بِسۡمِ ٱللَّهِ ٱلرَّحۡمَٰنِ ٱلرَّحِيمِ
قَالَ يَٰٓإِبۡلِيسُ مَا لَكَ أَلَّا تَكُونَ مَعَ ٱلسَّٰجِدِينَ ٣٢
Allah: «Ey iblis, sen neden secde edenlerle beraber olmadın?» dedi.

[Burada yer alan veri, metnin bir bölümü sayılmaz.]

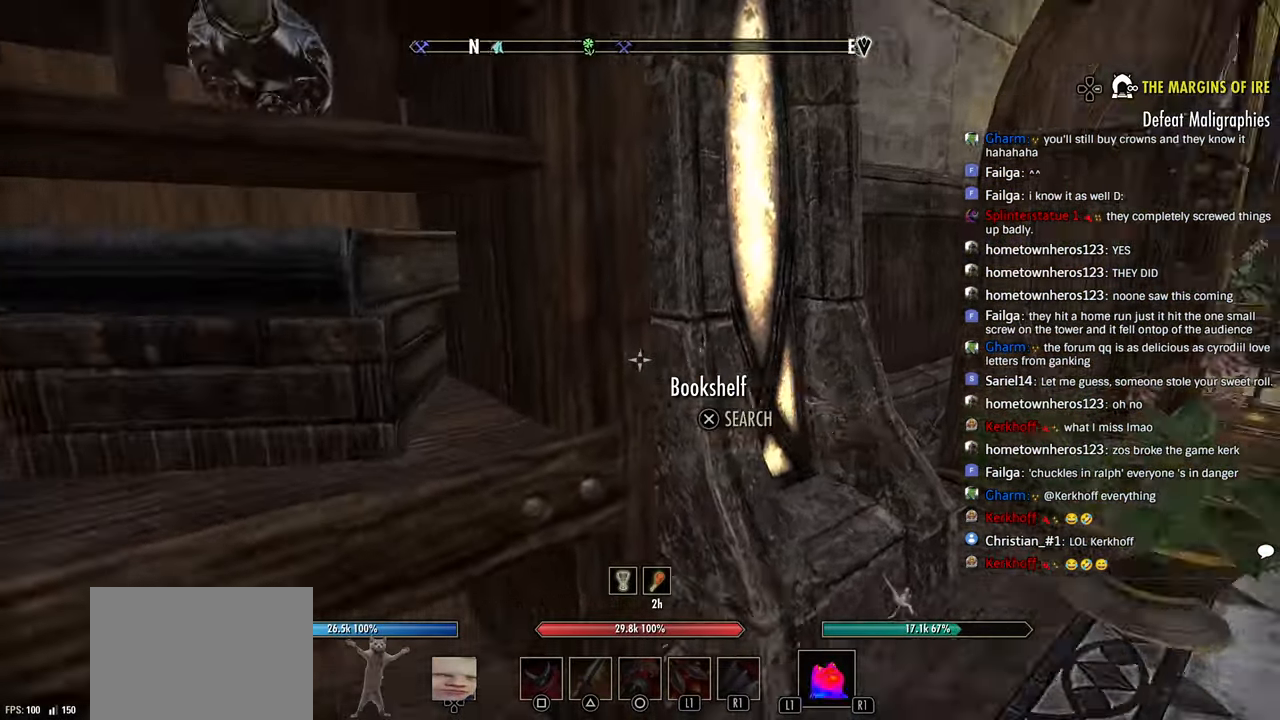
{"buttons": [], "left_stick": "center", "right_stick": "center", "events": [[83, "left_stick", "center"], [133, "right_stick", "center"], [200, "CROSS", "down"], [266, "CROSS", "up"], [383, "CIRCLE", "down"], [466, "CIRCLE", "up"]]}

قَالَ لَمۡ أَكُن لِّأَسۡجُدَ لِبَشَرٍ خَلَقۡتَهُۥ مِن صَلۡصَٰلٖ مِّنۡ حَمَإٖ مَّسۡنُونٖ ٣٣
İblis: «Benim, kuru bir çamurdan, biçimlendirilmiş bir balçıktan yarattığın bir insana secde etmem olacak şey değildir!» dedi.

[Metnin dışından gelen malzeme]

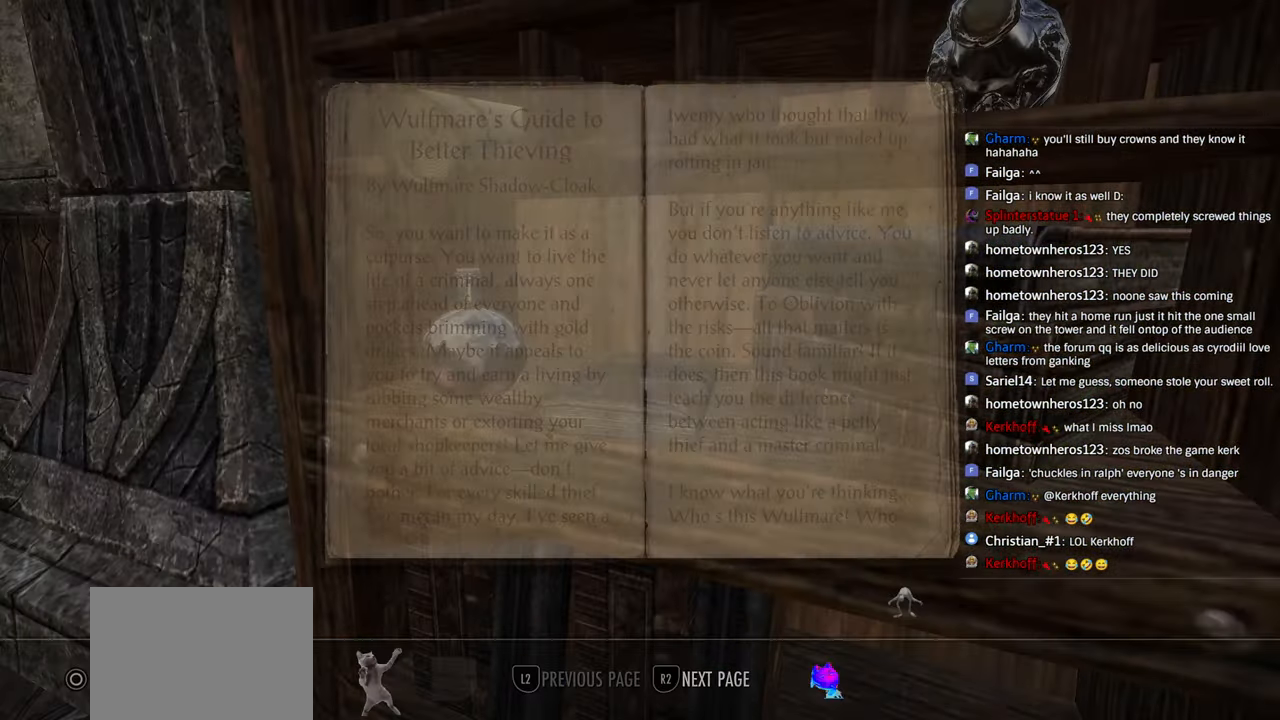
{"buttons": [], "left_stick": "up-right", "right_stick": "center", "events": [[133, "left_stick", "up-right"], [133, "right_stick", "right"], [350, "DPAD_LEFT", "down"], [383, "right_stick", "center"], [433, "DPAD_LEFT", "up"]]}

قَالَ فَٱخۡرُجۡ مِنۡهَا فَإِنَّكَ رَجِيمٞ ٣٤
Allah: «O halde çık oradan; çünkü sen, artık kovulmuşsundur!
وَإِنَّ عَلَيۡكَ ٱللَّعۡنَةَ إِلَىٰ يَوۡمِ ٱلدِّينِ ٣٥
Ve bu lanet ceza gününe kadar üzerindedir.» dedi.
قَالَ رَبِّ فَأَنظِرۡنِيٓ إِلَىٰ يَوۡمِ يُبۡعَثُونَ ٣٦
İblis: «Ey Rabbim, öyle ise, bana onların kabirlerinden kaldırılacakları güne kadar mühlet ver!» dedi.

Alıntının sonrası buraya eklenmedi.